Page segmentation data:
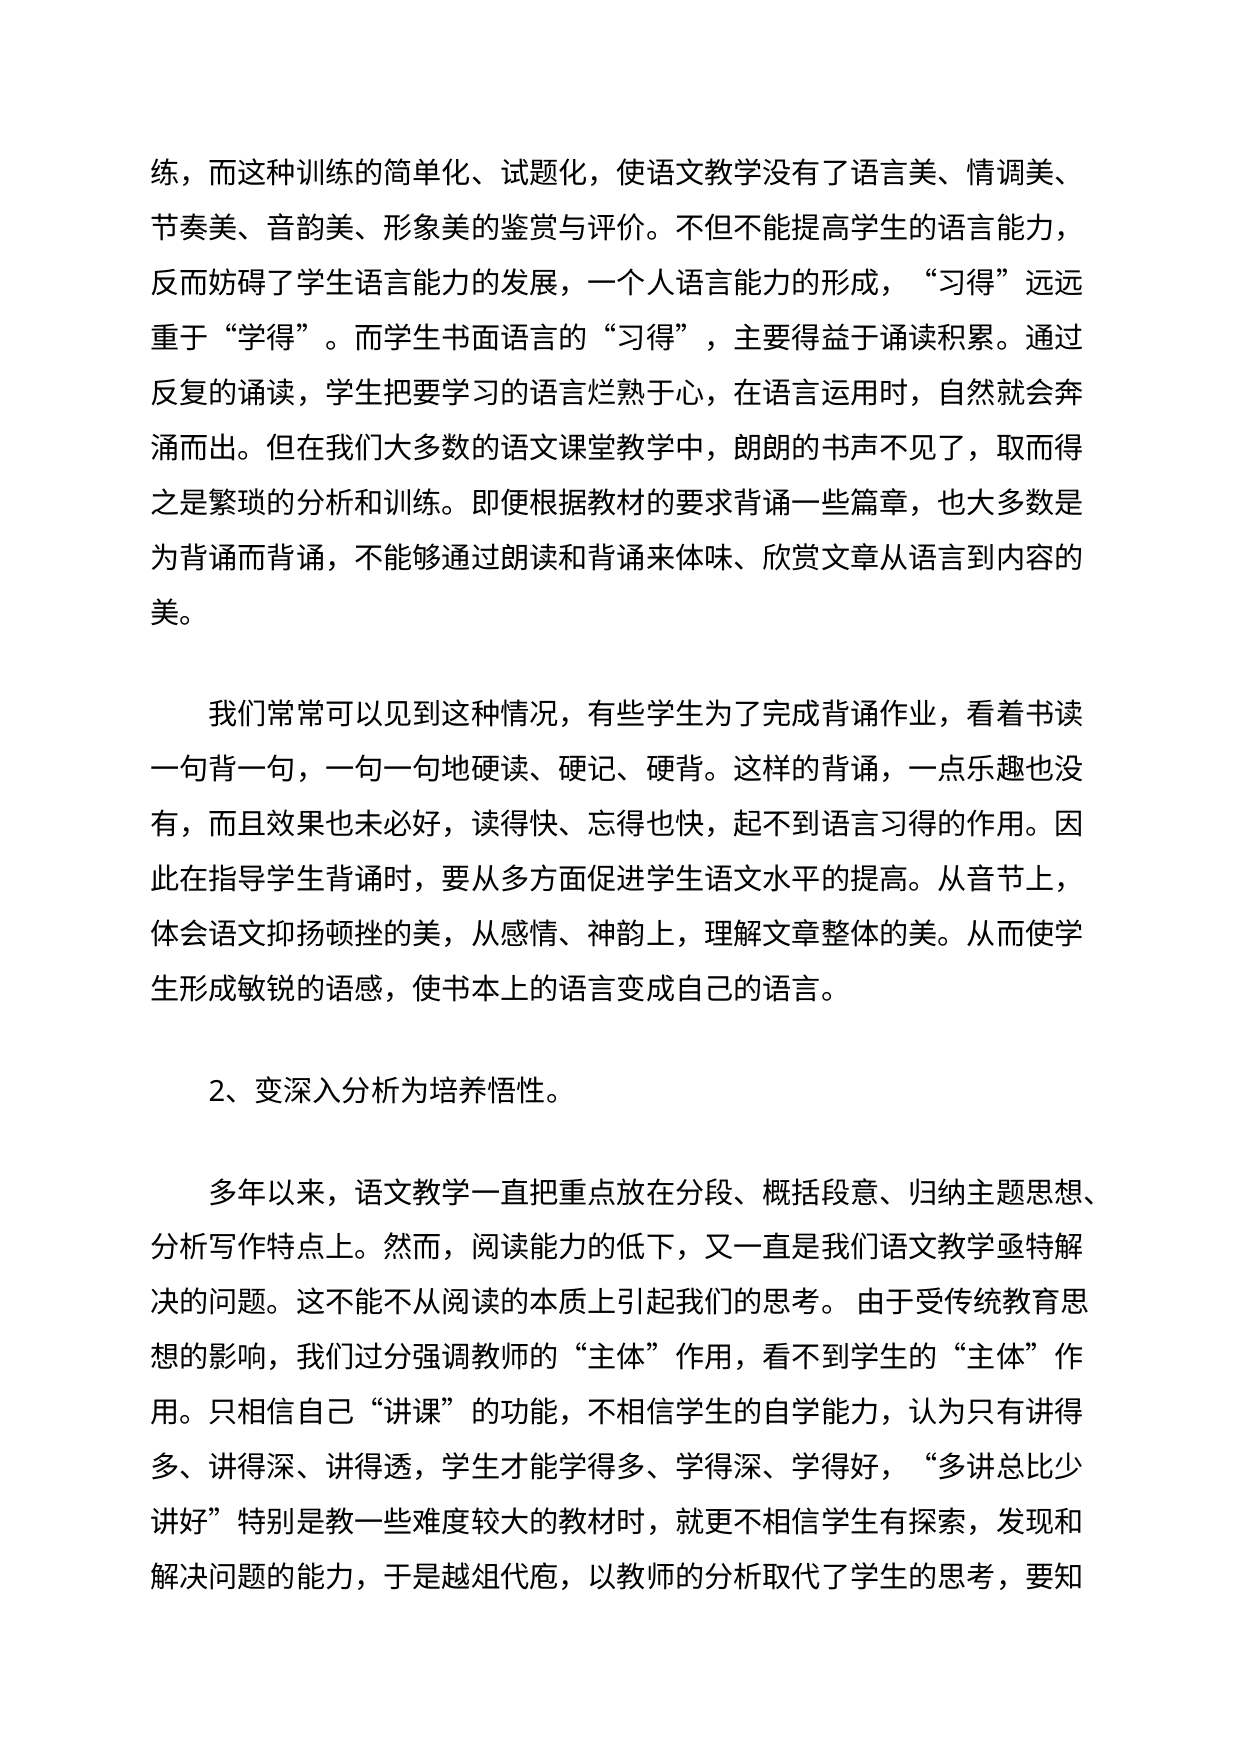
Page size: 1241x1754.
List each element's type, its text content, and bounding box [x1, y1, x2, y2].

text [150, 1169, 1090, 1596]
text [150, 150, 1090, 631]
text 我们常常可以见到这种情况，有些学生为了完成背诵作业，看着书读一句背一句，一句一句地硬读、硬记、硬背。这样的背诵，一点乐趣也没有，而且效果也未必好，读得快、忘得也快，起不到语言习得的作用。因此在指导学生背诵时，要从多方面促进学生语文水平的提高。从音节上，体会语文抑扬顿挫的美，从感情、神韵上，理解文章整体的美。从而使学生形成敏锐的语感，使书本上的语言变成自己的语言。 [150, 691, 1090, 1008]
text 2、变深入分析为培养悟性。 [150, 1067, 1090, 1109]
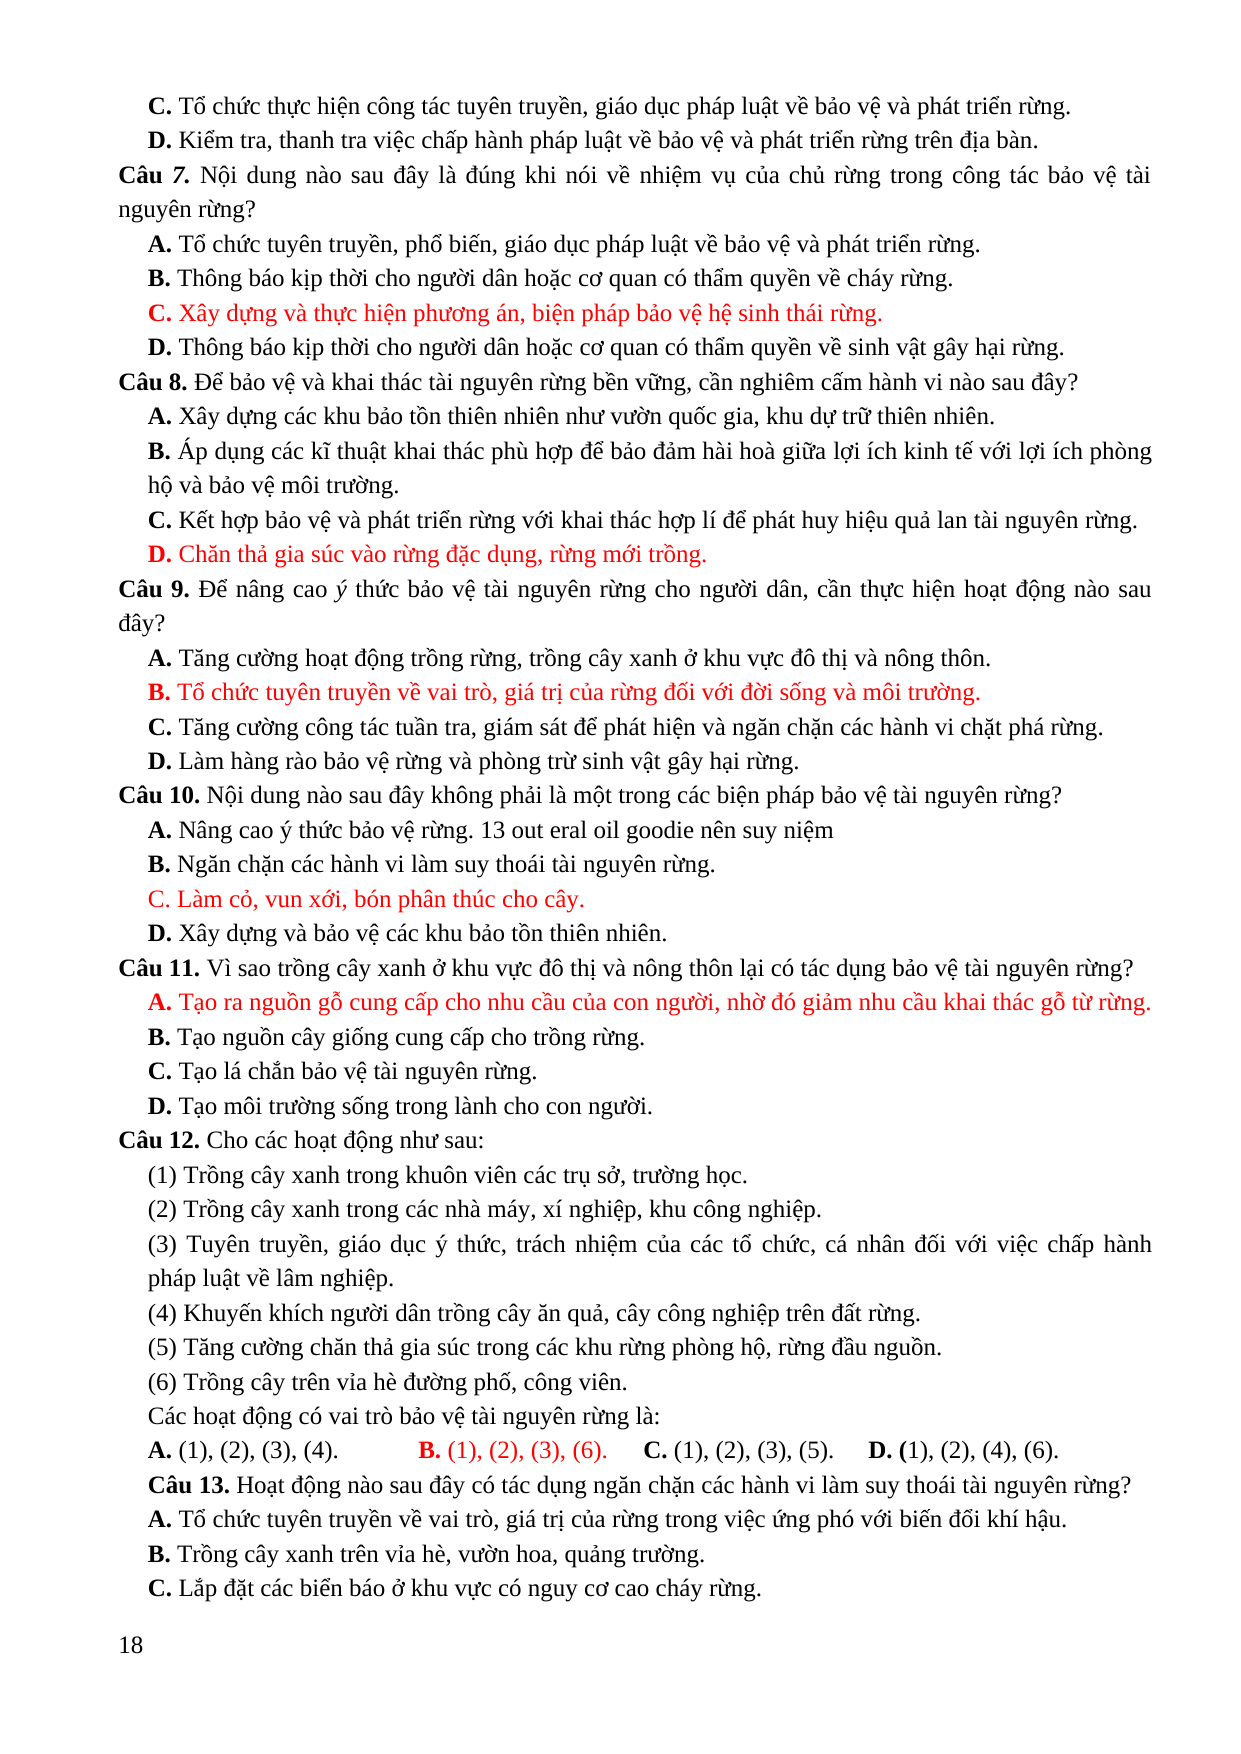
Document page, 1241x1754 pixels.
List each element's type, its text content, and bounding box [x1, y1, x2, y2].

TASK:
Line by line and exactly, reproduce the span from the line with "text [150, 150, 1090, 631]" through the end of the data above, both ends included, with pictures left out.

EXERCISE RESULT:
text [150, 150, 1090, 631]
text 我们常常可以见到这种情况，有些学生为了完成背诵作业，看着书读一句背一句，一句一句地硬读、硬记、硬背。这样的背诵，一点乐趣也没有，而且效果也未必好，读得快、忘得也快，起不到语言习得的作用。因此在指导学生背诵时，要从多方面促进学生语文水平的提高。从音节上，体会语文抑扬顿挫的美，从感情、神韵上，理解文章整体的美。从而使学生形成敏锐的语感，使书本上的语言变成自己的语言。 [150, 691, 1090, 1008]
text 2、变深入分析为培养悟性。 [150, 1067, 1090, 1109]
Document page, 1241x1754 pixels.
List each element's type, its text content, and bounding box [x1, y1, x2, y2].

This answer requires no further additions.